Sharing my wife

February 16 2019

We are new to this scene and took it up because my wife had an affair. We have met and are planning to meet some great couples but my wife is hell bent on a ski with a guy that has messaged her like crazy got a week.
I want her to go solo but tiid guy is like a stalker but she loves the attention..... do I let her have her time with him and move on.

- Posted from rhpmobile

Comments

  • AnnieWhichway

    AnnieWhichway

    6 years ago

    On what type of ski boat he has l say.

    Tandem skiing is great but nothing like going solo

  • FeistyFatty

    FeistyFatty

    6 years ago

    BAHAHAHAHA....... There is just WAY too much wrong with this post OP🤦‍♀️🤦‍♀️

  • pizzadogs

    pizzadogs

    6 years ago

    Have to agree with fff, if your wife has already had an affair then doesnt what you think or want at the end of day she will do as she wants

  • RHP User

    RHP User

    6 years ago

    Some couples counselling because obviously you both have some unresolved issues.

    Good luck

    Hugs Q

  • RHP User

    RHP User

    6 years ago

    A lot of irony in your profile name in my opinion.

  • mango69er

    mango69er

    6 years ago

    Drop her like a hot potato

  • Rlee552

    Rlee552

    6 years ago

    Why ask us?

    Either this is something that you are happy and excited to happen or you are not. If not, then conversation and say no. No good can come of sacrificing yourself to satisfy her wishes.

    You are on this site as a couple and either party should have the right of veto. If she wants to set up a single profile or have an affair with this guy then that is a matter for your relationship.

  • Rlee552

    Rlee552

    6 years ago

    Hang on

    Reading your profile it says nothing about sharing her with other men. You as a couple are looking for females and other couples.
    If this is what she is wants you need to have a conversation about your couple profile, this site and your relationship.

    By the way, I assume she can see everything being written about her etc. may be an awkward conversation you need to have about outing her past behaviour.

  • RHP User

    RHP User

    6 years ago

    I'm baffled.
    I'm more of a sailor than a skier, so maybe that's why? 🤔

  • RHP User

    RHP User

    6 years ago

    I have no idea how long ago the affair was....

    But if it were recent I think turning to the swinging scene is probably not going to be the vehicle to success...

    However....

    If those issues are resolved....

    Bahhhh who am I kidding....I can tell they’re not as you’re feeling insecure already, so I’d suggest no...you both need counselling as Q has pointed out ....

  • RHP User

    RHP User

    6 years ago

    It sounds like fun. I’m keen.
    Let me know if u are serious

  • RHP User

    RHP User

    6 years ago

    I've never done any snow skiing but I have done some water skiing over the years. It's a bit too hot for snow I believe down South so I presume you are talking of the water variety.
    But anyway, to the question. It sounds like your wife will do whatever she wants anyway, the big question for you is whether this path you have set down is going to do your head in, which it already sounds like it is. I would suggest counselling, but counselling is not some amazing panacea.

• WHAT YOU WILL DO
In the forum thread above, list each distinct commenter username other than "RHP User", in the order each first appears.

• DATA TO EXAMINE
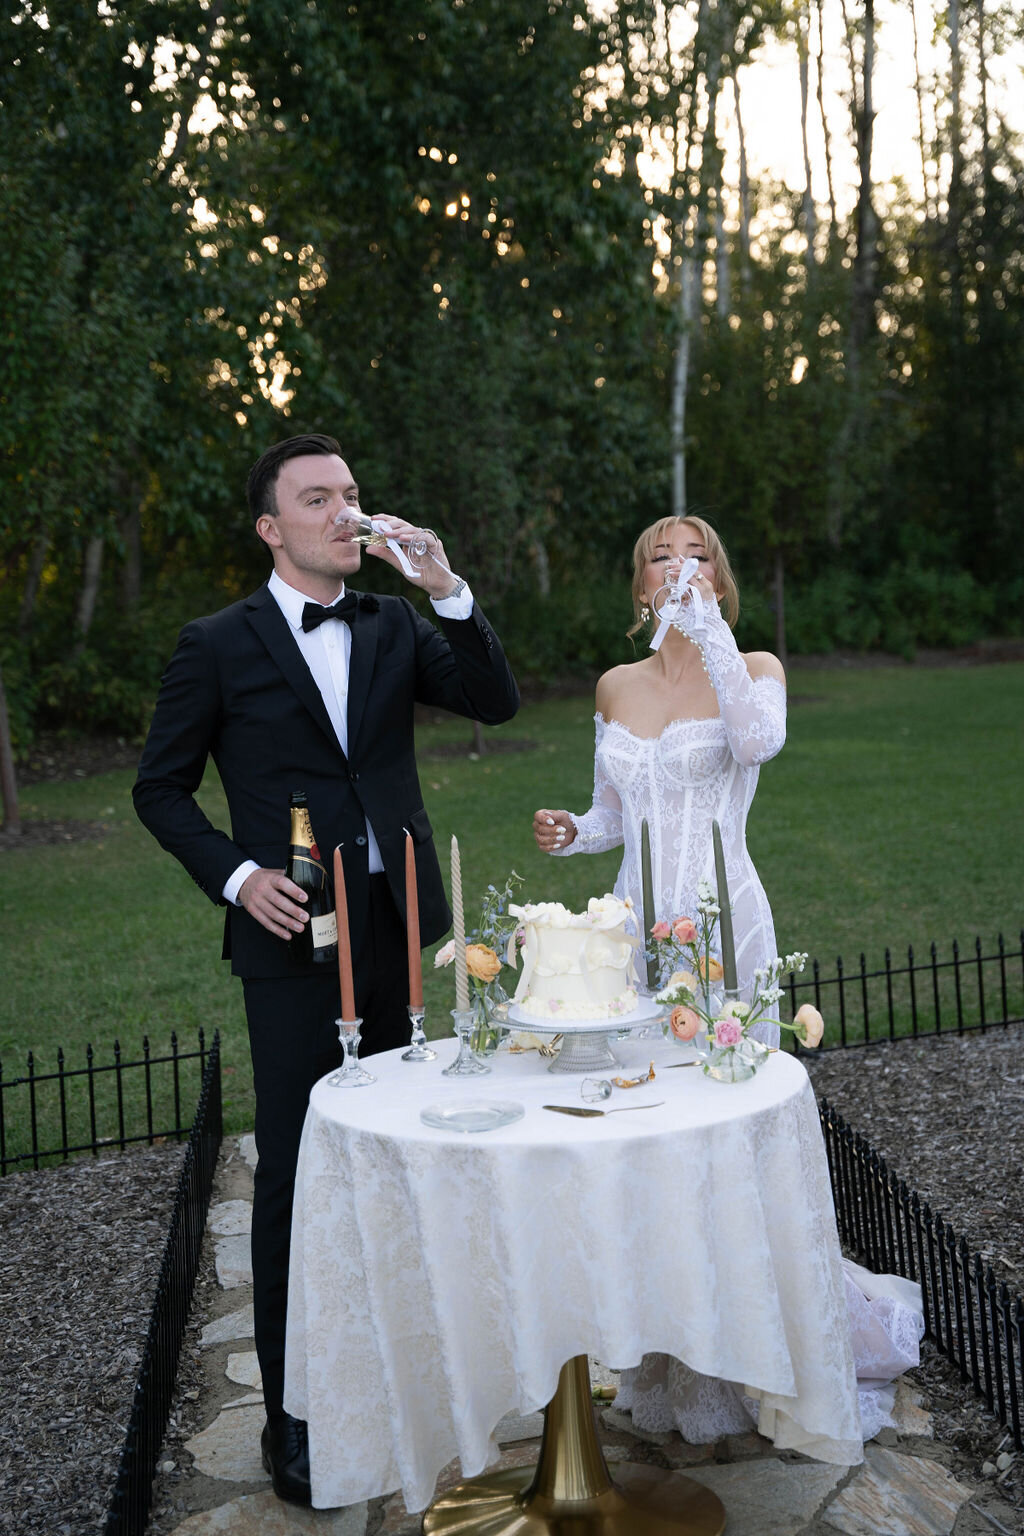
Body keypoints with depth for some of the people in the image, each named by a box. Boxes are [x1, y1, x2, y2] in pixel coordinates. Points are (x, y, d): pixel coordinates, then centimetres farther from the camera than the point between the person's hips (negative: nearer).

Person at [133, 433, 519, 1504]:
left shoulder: (395, 627, 8)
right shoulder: (218, 646, -2)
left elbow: (495, 701, -3)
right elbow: (159, 788, 2)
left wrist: (447, 590, -14)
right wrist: (236, 877, -11)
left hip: (397, 930, 4)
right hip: (293, 937, -4)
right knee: (293, 1175, 2)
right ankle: (293, 1417, 17)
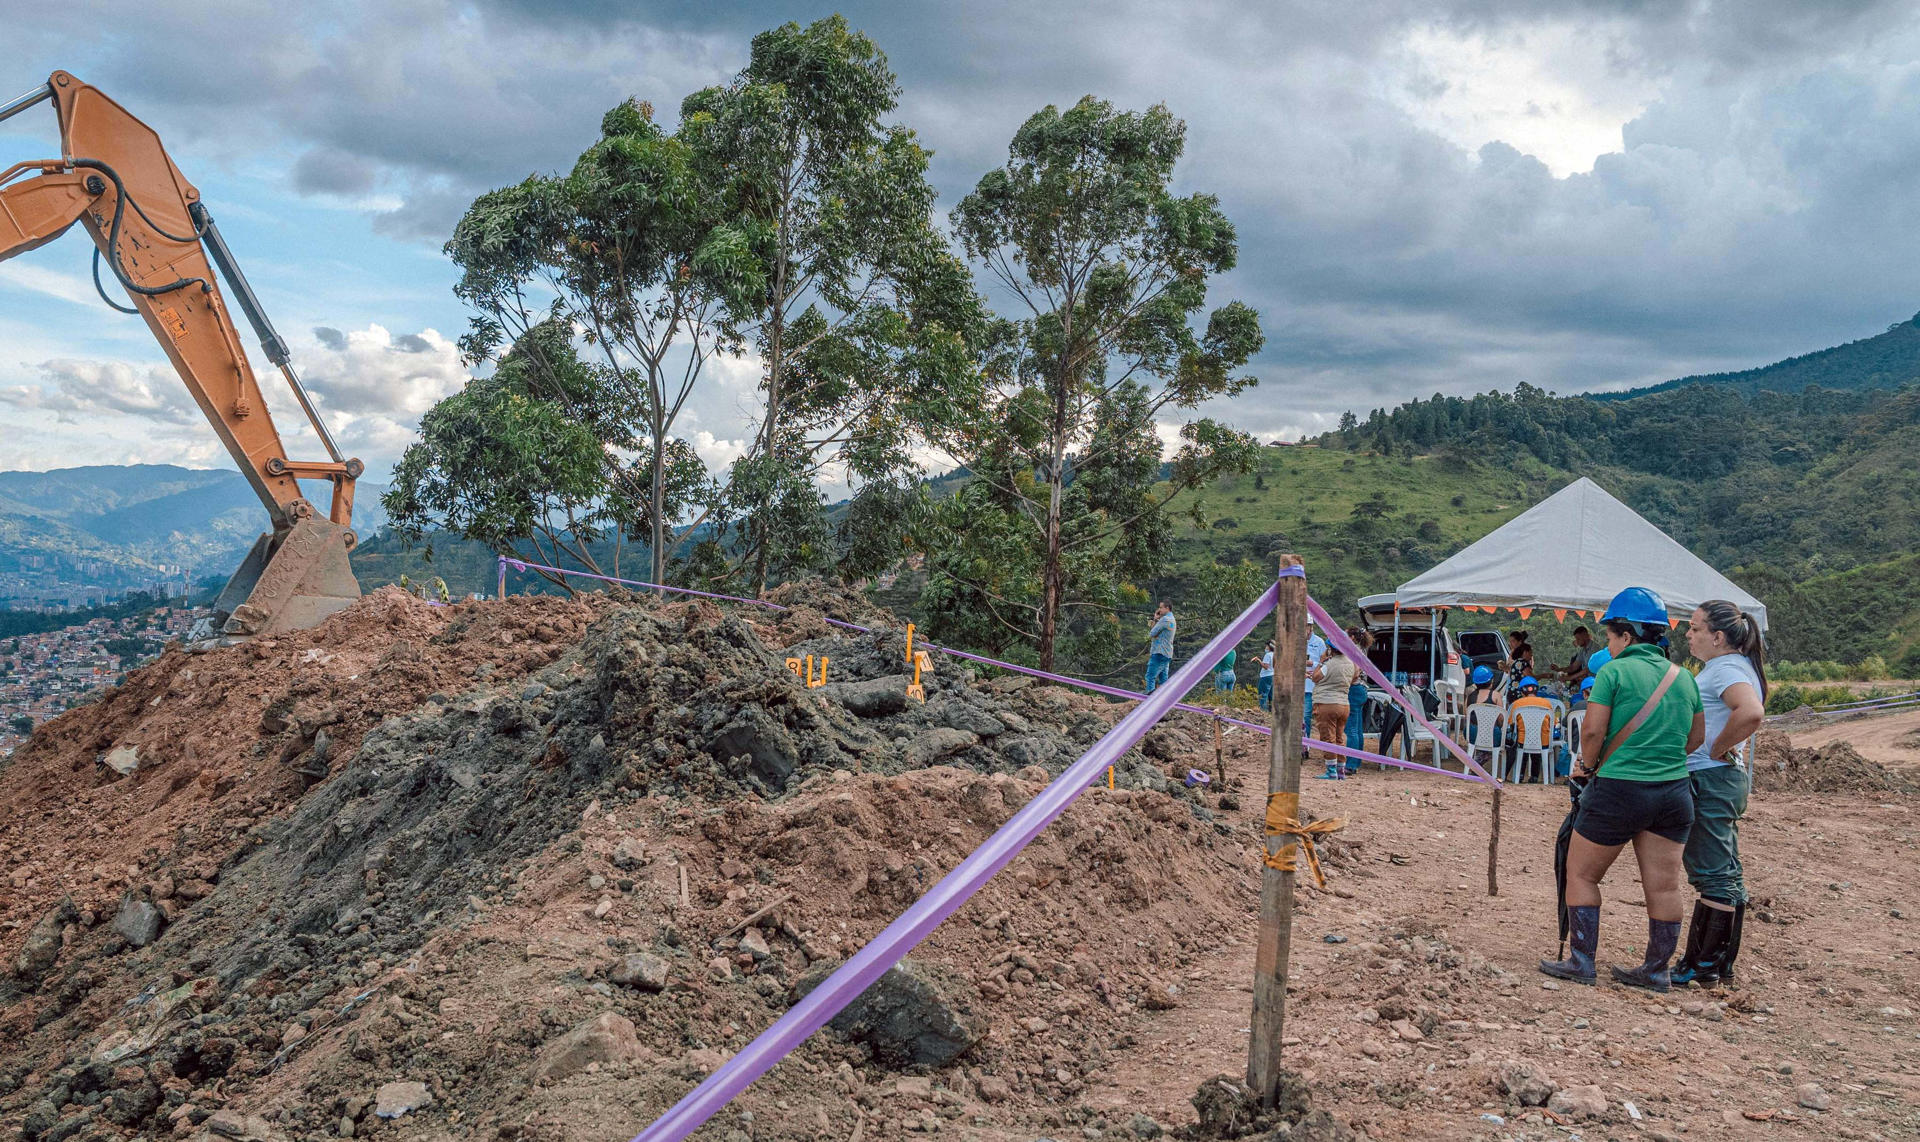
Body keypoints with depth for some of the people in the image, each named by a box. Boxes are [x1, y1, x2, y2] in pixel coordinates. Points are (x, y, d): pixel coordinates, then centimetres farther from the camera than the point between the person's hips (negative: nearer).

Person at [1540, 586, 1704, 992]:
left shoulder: (1613, 672, -10)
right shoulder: (1684, 678, 8)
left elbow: (1593, 733, -11)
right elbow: (1696, 738, 15)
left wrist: (1587, 765, 6)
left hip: (1619, 790, -6)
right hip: (1673, 791, 6)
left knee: (1581, 873, 8)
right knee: (1663, 885, 9)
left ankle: (1581, 961, 9)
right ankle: (1658, 969, 17)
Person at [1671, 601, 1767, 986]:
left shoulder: (1727, 669, -16)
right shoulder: (1724, 666, 16)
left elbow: (1751, 712, -36)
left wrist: (1718, 750, -23)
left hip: (1711, 780, -11)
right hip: (1721, 780, 11)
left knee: (1714, 875, -6)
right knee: (1723, 873, 14)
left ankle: (1704, 967, 0)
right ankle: (1718, 963, 23)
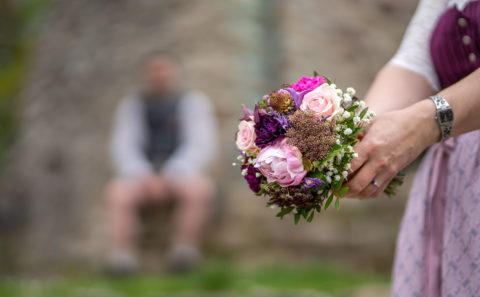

• THE COMPLETED TASK
AnnieWhichway
FeistyFatty
pizzadogs
mango69er
Rlee552